I am also trying to treat the Adèle-Varens-part-of-me with compassion as I take on this challenge, which feels like learning how to connect with beings on a different planet with customs that differ greatly from the ones with which I’ve been raised. I need to be careful not to lash out at students who remind me of this part of myself that I often feel is pathetic or of which I am ashamed. My struggles this summer with oversharing have also made me feel more compassionate toward my students who are neurodivergent and those who have been negatively shaped by trauma in their lives. I feel an overwhelming love for all my dear friends who have stuck around through my oversharing to get to the version of me that is not scared and controlling. However, I am especially appreciative of my neurodivergent friends, people with ADHD or who are on the autism spectrum, who know what it is like to have to refashion one’s communication style to make oneself more appealing to “the neurotypicals” — as one of my friends calls those who through luck or upbringing don’t have to consider or learn these ways of interacting.
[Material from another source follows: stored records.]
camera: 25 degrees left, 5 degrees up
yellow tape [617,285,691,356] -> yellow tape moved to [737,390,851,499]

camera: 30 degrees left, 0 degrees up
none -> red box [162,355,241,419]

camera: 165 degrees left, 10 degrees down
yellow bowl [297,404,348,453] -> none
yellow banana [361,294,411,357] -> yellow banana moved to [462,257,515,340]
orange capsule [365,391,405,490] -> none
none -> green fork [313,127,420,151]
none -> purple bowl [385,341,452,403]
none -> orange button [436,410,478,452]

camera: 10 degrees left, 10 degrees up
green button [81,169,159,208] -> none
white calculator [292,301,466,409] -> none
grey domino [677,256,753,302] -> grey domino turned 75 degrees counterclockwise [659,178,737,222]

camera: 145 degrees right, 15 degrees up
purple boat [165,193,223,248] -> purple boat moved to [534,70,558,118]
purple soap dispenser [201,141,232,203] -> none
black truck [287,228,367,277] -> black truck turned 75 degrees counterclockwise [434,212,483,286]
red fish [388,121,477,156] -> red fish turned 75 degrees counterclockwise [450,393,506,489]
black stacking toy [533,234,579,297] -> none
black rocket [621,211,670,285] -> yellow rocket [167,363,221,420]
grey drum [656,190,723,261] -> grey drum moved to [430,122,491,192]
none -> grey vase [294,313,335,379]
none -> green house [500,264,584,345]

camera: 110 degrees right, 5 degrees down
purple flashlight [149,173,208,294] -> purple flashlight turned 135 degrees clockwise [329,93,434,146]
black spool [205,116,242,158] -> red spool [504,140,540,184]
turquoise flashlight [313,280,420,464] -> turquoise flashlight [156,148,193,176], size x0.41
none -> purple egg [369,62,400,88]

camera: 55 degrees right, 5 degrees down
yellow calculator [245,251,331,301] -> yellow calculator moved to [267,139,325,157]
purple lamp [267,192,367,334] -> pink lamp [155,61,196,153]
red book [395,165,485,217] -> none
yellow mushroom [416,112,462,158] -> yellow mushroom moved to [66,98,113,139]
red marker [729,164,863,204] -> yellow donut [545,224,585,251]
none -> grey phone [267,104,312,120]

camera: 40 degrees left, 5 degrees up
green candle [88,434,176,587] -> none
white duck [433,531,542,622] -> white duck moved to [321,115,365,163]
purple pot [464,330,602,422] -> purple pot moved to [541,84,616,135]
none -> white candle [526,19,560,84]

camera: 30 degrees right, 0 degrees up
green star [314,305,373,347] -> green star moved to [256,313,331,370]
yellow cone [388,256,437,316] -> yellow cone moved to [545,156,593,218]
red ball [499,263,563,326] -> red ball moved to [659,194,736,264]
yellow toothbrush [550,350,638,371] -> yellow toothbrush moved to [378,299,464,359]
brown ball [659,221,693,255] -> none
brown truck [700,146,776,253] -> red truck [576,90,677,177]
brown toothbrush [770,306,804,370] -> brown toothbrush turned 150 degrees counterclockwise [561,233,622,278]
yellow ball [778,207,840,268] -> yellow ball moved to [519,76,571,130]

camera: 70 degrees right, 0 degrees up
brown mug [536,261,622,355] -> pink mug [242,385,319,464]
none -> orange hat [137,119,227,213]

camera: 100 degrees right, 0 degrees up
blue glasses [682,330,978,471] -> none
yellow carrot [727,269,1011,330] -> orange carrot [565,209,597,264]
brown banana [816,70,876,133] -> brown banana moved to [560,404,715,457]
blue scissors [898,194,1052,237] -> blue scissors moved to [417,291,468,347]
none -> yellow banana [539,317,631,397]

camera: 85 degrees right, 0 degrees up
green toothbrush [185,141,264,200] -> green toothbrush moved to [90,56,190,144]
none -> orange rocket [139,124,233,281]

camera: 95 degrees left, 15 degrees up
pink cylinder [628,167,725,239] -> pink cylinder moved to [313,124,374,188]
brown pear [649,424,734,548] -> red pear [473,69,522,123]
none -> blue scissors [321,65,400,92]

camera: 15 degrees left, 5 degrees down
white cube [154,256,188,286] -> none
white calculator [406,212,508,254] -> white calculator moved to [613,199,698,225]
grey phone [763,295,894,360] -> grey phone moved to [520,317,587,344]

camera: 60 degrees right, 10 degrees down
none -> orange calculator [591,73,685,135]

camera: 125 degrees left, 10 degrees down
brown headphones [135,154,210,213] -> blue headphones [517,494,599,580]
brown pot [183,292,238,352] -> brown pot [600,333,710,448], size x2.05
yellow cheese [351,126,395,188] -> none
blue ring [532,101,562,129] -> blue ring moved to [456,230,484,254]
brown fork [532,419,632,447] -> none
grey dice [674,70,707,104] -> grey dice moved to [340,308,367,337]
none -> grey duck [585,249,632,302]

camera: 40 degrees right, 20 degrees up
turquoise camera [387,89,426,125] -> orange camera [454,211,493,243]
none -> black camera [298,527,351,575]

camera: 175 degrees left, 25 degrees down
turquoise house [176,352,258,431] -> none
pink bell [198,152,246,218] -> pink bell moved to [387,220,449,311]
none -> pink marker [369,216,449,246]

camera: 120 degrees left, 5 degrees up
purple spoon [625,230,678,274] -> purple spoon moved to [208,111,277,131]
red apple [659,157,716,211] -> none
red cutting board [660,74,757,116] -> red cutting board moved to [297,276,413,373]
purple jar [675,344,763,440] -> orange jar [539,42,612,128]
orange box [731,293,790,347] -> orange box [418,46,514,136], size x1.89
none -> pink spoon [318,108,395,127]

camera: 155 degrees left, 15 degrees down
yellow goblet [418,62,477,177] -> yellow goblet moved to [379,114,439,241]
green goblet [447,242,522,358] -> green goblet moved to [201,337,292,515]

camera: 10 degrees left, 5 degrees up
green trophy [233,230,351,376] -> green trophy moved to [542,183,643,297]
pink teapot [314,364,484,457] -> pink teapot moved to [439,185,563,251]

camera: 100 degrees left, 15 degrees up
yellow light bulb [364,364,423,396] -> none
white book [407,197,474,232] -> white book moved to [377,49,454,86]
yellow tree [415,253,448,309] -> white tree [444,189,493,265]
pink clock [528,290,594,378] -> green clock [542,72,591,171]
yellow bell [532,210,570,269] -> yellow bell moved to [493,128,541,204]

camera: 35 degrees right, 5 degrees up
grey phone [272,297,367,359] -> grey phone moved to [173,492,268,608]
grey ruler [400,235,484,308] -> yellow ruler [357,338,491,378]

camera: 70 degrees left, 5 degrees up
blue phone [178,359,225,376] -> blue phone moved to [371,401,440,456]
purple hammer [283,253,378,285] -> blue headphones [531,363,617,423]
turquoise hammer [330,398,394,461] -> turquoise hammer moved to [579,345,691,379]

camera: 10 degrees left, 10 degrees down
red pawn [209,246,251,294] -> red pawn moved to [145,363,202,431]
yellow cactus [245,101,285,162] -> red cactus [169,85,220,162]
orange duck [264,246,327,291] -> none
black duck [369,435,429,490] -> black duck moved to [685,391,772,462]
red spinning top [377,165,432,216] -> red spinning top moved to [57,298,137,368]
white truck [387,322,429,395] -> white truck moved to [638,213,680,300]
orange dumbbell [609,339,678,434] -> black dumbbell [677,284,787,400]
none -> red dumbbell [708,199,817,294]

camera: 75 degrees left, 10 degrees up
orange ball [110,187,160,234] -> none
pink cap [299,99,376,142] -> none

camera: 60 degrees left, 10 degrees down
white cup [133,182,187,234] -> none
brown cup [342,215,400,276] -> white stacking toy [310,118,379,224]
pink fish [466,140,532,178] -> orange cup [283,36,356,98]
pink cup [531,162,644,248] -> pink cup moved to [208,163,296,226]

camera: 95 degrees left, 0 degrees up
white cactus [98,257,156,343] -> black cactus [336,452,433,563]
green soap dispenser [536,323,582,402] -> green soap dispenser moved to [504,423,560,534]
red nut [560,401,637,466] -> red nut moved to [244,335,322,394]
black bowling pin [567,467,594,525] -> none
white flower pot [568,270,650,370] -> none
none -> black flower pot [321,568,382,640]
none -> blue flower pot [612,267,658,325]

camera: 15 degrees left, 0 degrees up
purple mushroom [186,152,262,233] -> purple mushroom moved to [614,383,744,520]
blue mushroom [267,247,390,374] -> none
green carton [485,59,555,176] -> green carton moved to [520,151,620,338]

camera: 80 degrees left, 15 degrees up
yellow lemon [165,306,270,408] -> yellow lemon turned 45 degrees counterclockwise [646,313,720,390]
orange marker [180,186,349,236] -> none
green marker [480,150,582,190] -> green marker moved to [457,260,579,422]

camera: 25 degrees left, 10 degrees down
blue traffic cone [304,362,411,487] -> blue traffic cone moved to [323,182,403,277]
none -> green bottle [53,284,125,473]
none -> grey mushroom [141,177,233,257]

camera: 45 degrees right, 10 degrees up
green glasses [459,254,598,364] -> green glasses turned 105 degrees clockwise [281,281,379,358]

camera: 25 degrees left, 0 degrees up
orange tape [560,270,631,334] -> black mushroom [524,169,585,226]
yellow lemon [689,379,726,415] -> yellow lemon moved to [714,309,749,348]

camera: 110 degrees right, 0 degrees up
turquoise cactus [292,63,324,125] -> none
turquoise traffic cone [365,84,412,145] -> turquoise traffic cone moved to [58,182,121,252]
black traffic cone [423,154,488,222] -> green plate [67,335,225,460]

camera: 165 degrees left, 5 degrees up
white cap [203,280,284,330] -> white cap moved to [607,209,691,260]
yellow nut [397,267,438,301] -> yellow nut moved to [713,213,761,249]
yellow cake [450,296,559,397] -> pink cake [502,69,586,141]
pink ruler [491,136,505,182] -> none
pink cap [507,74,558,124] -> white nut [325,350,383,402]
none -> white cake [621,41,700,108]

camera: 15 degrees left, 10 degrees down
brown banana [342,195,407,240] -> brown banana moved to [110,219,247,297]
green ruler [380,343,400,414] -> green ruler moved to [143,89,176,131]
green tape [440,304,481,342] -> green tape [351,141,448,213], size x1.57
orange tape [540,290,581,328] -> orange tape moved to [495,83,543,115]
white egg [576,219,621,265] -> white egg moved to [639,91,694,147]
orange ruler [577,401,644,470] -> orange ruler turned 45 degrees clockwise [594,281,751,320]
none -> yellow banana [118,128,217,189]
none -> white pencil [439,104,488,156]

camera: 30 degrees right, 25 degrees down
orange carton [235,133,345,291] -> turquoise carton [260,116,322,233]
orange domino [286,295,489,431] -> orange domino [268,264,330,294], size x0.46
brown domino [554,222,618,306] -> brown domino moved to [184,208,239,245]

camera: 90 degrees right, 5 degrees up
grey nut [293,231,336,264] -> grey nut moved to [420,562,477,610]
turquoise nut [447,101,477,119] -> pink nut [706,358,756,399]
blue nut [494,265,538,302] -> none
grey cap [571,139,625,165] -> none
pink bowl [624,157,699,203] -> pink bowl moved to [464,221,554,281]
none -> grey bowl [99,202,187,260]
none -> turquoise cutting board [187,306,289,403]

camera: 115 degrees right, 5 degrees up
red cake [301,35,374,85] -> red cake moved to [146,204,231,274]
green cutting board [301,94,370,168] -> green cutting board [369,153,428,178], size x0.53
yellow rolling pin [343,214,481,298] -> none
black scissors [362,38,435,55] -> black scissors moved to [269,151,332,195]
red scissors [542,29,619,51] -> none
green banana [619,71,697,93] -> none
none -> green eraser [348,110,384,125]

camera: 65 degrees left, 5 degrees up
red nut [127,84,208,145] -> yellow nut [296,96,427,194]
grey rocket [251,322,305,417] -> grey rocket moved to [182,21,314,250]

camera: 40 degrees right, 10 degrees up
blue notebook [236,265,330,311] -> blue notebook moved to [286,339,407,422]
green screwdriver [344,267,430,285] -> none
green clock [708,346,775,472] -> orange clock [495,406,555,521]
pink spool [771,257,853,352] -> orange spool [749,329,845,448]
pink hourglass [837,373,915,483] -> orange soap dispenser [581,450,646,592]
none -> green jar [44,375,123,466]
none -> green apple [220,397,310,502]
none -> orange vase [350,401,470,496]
I love how Brene differentiates between vulnerability and oversharing. I am continually astounded by how hard you have worked and continue to work to understand your inner self—in all its many forms. I am so proud of you! You never need to worry about over sharing with me. ?
Thank you! Although I wish I had learned sooner in my life. I’m lucky that I got to live a few decades without today’s technology or my regrets would be even more significant. ; ) My delayed development in this area, forces me to be less judgmental. That is something I appreciate.